Aldo Grasso, Corriere della Sera 24/10/2012, 24 ottobre 2012
L’OMAGGIO DI «SFIDE» ALL’IMPRESA DI BONATTI
«Sfide», il programma che rinobilita la curatrice Simona Ercolani, ha dedicato la puntata a una leggenda dell’alpinismo italiano, Walter Bonatti. Non si parla mai abbastanza di Bonatti, non ci sarà mai abbastanza riparazione per quello che hanno fatto a Bonatti. Le sue sfide alle cime più impervie sono nate anche per colmare un torto che avrebbe schiantato chiunque. Sarà per questo che la conduzione di Alex Zanardi è stata particolarmente sentita e partecipe (Rai3, mercoledì, ore 22.45).
Per anni Walter Bonatti è stato vittima dell’ipocrisia delle istituzioni, è stato ferito dalla calunnia e dalla menzogna: «È la retorica — ebbe a dichiarare — che vuole che la montagna sia un posto per idealisti e puri ma gli uomini sono sempre quelli, in basso e in alto».
Nel 1954, a 24 anni, Bonatti partecipa alla spedizione italiana capitanata da Ardito Desio sul K2. Una spedizione che porterà in cima Achille Compagnoni e Lino Lacedelli.
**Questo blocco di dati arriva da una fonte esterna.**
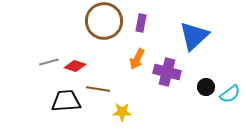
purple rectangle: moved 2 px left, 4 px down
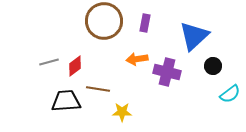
purple rectangle: moved 4 px right
orange arrow: rotated 55 degrees clockwise
red diamond: rotated 55 degrees counterclockwise
black circle: moved 7 px right, 21 px up
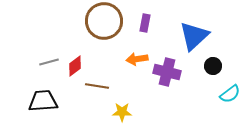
brown line: moved 1 px left, 3 px up
black trapezoid: moved 23 px left
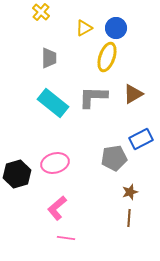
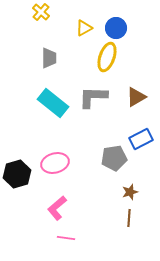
brown triangle: moved 3 px right, 3 px down
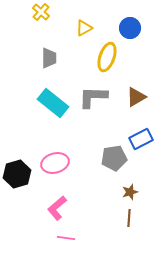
blue circle: moved 14 px right
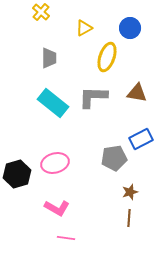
brown triangle: moved 1 px right, 4 px up; rotated 40 degrees clockwise
pink L-shape: rotated 110 degrees counterclockwise
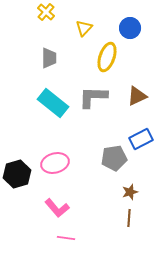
yellow cross: moved 5 px right
yellow triangle: rotated 18 degrees counterclockwise
brown triangle: moved 3 px down; rotated 35 degrees counterclockwise
pink L-shape: rotated 20 degrees clockwise
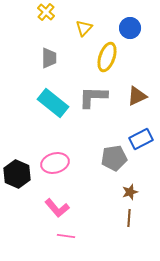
black hexagon: rotated 20 degrees counterclockwise
pink line: moved 2 px up
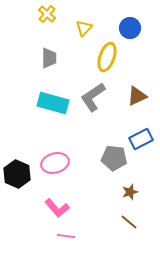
yellow cross: moved 1 px right, 2 px down
gray L-shape: rotated 36 degrees counterclockwise
cyan rectangle: rotated 24 degrees counterclockwise
gray pentagon: rotated 15 degrees clockwise
brown line: moved 4 px down; rotated 54 degrees counterclockwise
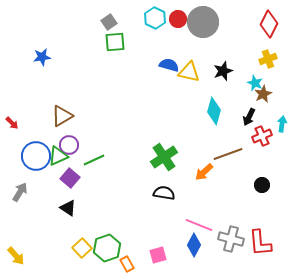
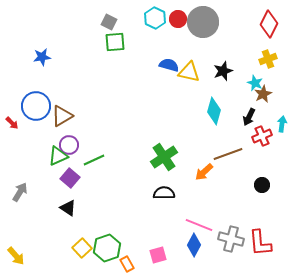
gray square: rotated 28 degrees counterclockwise
blue circle: moved 50 px up
black semicircle: rotated 10 degrees counterclockwise
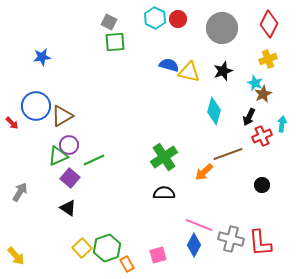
gray circle: moved 19 px right, 6 px down
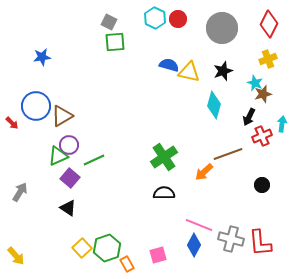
brown star: rotated 12 degrees clockwise
cyan diamond: moved 6 px up
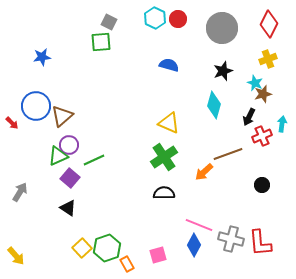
green square: moved 14 px left
yellow triangle: moved 20 px left, 51 px down; rotated 10 degrees clockwise
brown triangle: rotated 10 degrees counterclockwise
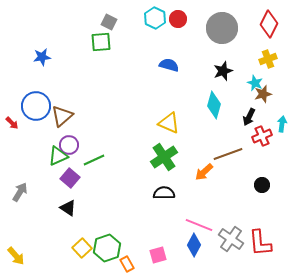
gray cross: rotated 20 degrees clockwise
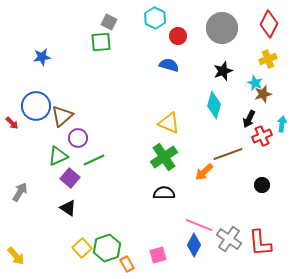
red circle: moved 17 px down
black arrow: moved 2 px down
purple circle: moved 9 px right, 7 px up
gray cross: moved 2 px left
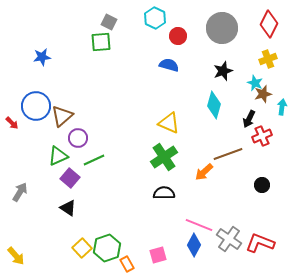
cyan arrow: moved 17 px up
red L-shape: rotated 116 degrees clockwise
Il giorno prima, Bonatti, il più giovane della spedizione, scende al campo inferiore per recuperare le bombole di ossigeno e quando torna scopre che il nuovo campo, a sorpresa, è stato allestito 250 metri più in alto.
Bonatti ci arriva solo poco prima del tramonto, ma Compagnoni e Lacedelli si limitano a suggerire da lontano di lasciare l’ossigeno e tornare indietro. Vista l’impossibilità della cosa, Bonatti e il portatore Mahdi trascorrono la notte a 40 gradi sotto zero, senza alcun riparo, tornando al campo solo all’alba. Mahdi, semiassiderato, subisce l’amputazione di numerose dita. Lacedelli e Compagnoni conquistarono la vetta grazie a Bonatti ma finsero di non aver ricevuto l’ossigeno e parlarono di misteriosi sabotaggi. Una versione infondata come dimostrarono i processi e la confessione dello stesso Lacedelli prima di morire.
«Sfide» avrebbe potuto fare qualcosa di più: se Lance Armstrong è stato cancellato dalla memoria del Tour, forse è venuto il momento di dire una parola definitiva su Desio, Lacedelli e Compagnoni.